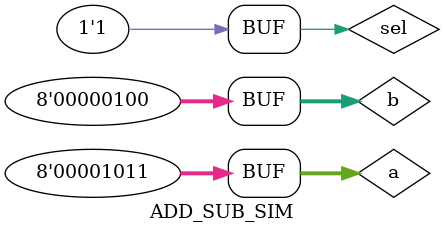
<source format=v>
`timescale 1ns / 1ps
module ADD_SUB_SIM();

reg [7:0] a,b;
reg sel;

wire [7:0] ans;
wire carry;


ADD_SUB UUT(
.a(a),
.b(b),
.sel(sel),

.ans(ans),
.carry(carry)
);

initial begin
a = 8'd132;
b = 8'd127;
sel = 0;

#5;

a = 8'h0B;
b = 8'h04;
sel = 1;




end


endmodule
</source>
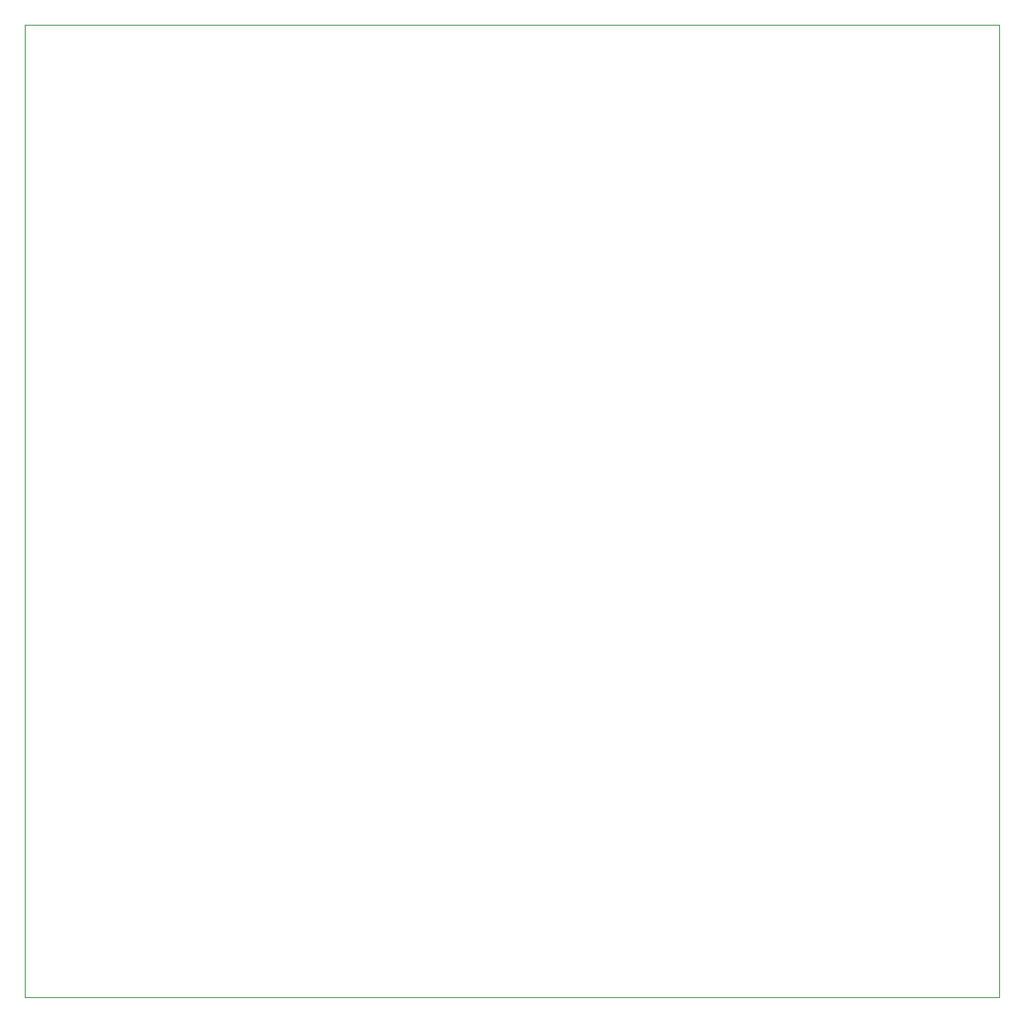
<source format=gbr>
%TF.GenerationSoftware,KiCad,Pcbnew,9.0.7*%
%TF.CreationDate,2026-02-20T03:41:17+09:00*%
%TF.ProjectId,YmmKeyboardMX,596d6d4b-6579-4626-9f61-72644d582e6b,rev?*%
%TF.SameCoordinates,Original*%
%TF.FileFunction,Profile,NP*%
%FSLAX46Y46*%
G04 Gerber Fmt 4.6, Leading zero omitted, Abs format (unit mm)*
G04 Created by KiCad (PCBNEW 9.0.7) date 2026-02-20 03:41:17*
%MOMM*%
%LPD*%
G01*
G04 APERTURE LIST*
%TA.AperFunction,Profile*%
%ADD10C,0.050000*%
%TD*%
G04 APERTURE END LIST*
D10*
X128940000Y-25070000D02*
X228800000Y-25070000D01*
X228800000Y-124760000D01*
X128940000Y-124760000D01*
X128940000Y-25070000D01*
M02*

</source>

-=-=-

- TASK INSTRUCTIONS
Word for word, restate all of the records. Exclude the pictures.

- SOLUTION
<source format=v>
`timescale 1ns / 1ps
module ADD_SUB_SIM();

reg [7:0] a,b;
reg sel;

wire [7:0] ans;
wire carry;


ADD_SUB UUT(
.a(a),
.b(b),
.sel(sel),

.ans(ans),
.carry(carry)
);

initial begin
a = 8'd132;
b = 8'd127;
sel = 0;

#5;

a = 8'h0B;
b = 8'h04;
sel = 1;




end


endmodule
</source>
<source format=gbr>
%TF.GenerationSoftware,KiCad,Pcbnew,9.0.7*%
%TF.CreationDate,2026-02-20T03:41:17+09:00*%
%TF.ProjectId,YmmKeyboardMX,596d6d4b-6579-4626-9f61-72644d582e6b,rev?*%
%TF.SameCoordinates,Original*%
%TF.FileFunction,Profile,NP*%
%FSLAX46Y46*%
G04 Gerber Fmt 4.6, Leading zero omitted, Abs format (unit mm)*
G04 Created by KiCad (PCBNEW 9.0.7) date 2026-02-20 03:41:17*
%MOMM*%
%LPD*%
G01*
G04 APERTURE LIST*
%TA.AperFunction,Profile*%
%ADD10C,0.050000*%
%TD*%
G04 APERTURE END LIST*
D10*
X128940000Y-25070000D02*
X228800000Y-25070000D01*
X228800000Y-124760000D01*
X128940000Y-124760000D01*
X128940000Y-25070000D01*
M02*

</source>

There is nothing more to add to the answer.